Polska całkowicie przechodzi na energię atomową. Rząd na czele z premierem Tomaszem Futurą, chcąc zadośćuczynić pracownikom Ogólnopolskiego Zakładu Produkcji Pojazdów Spalinowych, których dotknie redukcja etatów, tworzy Blask Futury, czyli niemal całkowicie samowystarczalne, z pozoru idealne miasteczko.
Grupa wylosowanych pracowników OZPPS-u ma tam przez rok godnie żyć, a pod koniec każdego
miesiąca pobierać wysoką pensję. Jest tylko jeden warunek: cokolwiek by się nie działo, nikomu nie wolno opuścić miasteczka.

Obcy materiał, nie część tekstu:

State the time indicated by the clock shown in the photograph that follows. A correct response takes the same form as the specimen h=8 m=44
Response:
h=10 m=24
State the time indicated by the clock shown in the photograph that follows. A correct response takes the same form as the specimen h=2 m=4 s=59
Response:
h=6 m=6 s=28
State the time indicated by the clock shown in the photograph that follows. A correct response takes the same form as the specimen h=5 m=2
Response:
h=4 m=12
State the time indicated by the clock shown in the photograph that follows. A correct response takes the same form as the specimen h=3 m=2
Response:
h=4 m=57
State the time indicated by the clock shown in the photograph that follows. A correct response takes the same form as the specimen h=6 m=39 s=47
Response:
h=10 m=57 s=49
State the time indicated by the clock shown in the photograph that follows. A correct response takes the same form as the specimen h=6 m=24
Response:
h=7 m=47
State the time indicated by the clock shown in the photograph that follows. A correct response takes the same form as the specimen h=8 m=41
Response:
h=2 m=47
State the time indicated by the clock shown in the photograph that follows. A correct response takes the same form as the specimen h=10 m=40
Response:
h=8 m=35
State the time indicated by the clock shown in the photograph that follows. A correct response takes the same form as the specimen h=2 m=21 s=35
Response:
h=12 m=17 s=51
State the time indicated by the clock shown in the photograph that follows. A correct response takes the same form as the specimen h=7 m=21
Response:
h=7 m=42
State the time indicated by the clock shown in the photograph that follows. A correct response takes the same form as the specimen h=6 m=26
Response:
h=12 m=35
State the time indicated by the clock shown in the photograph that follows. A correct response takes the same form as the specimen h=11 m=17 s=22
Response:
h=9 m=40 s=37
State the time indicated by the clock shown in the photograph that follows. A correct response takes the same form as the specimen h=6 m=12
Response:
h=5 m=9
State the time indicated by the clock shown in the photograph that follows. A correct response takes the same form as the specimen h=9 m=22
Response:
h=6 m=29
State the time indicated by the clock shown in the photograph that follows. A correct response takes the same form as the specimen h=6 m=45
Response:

Jednym ze szczęśliwców jest Julian Wajgel, malarz karoserii samochodowych. Zależy mu na pobycie w Blasku Futury, ponieważ chce uzbierać pieniądze na leczenie matki, którą dotknęła tajemnicza choroba zwana jemiolcem.
Inni wybrani nie mają tak szlachetnych intencji. W zamkniętym społeczeństwie zakładowe koleżanki i koledzy szybko pokażą prawdziwe twarze. Wkrótce w miasteczku dochodzi też do zdarzeń paranormalnych, a dobre intencje rządu zostają podane w wątpliwość.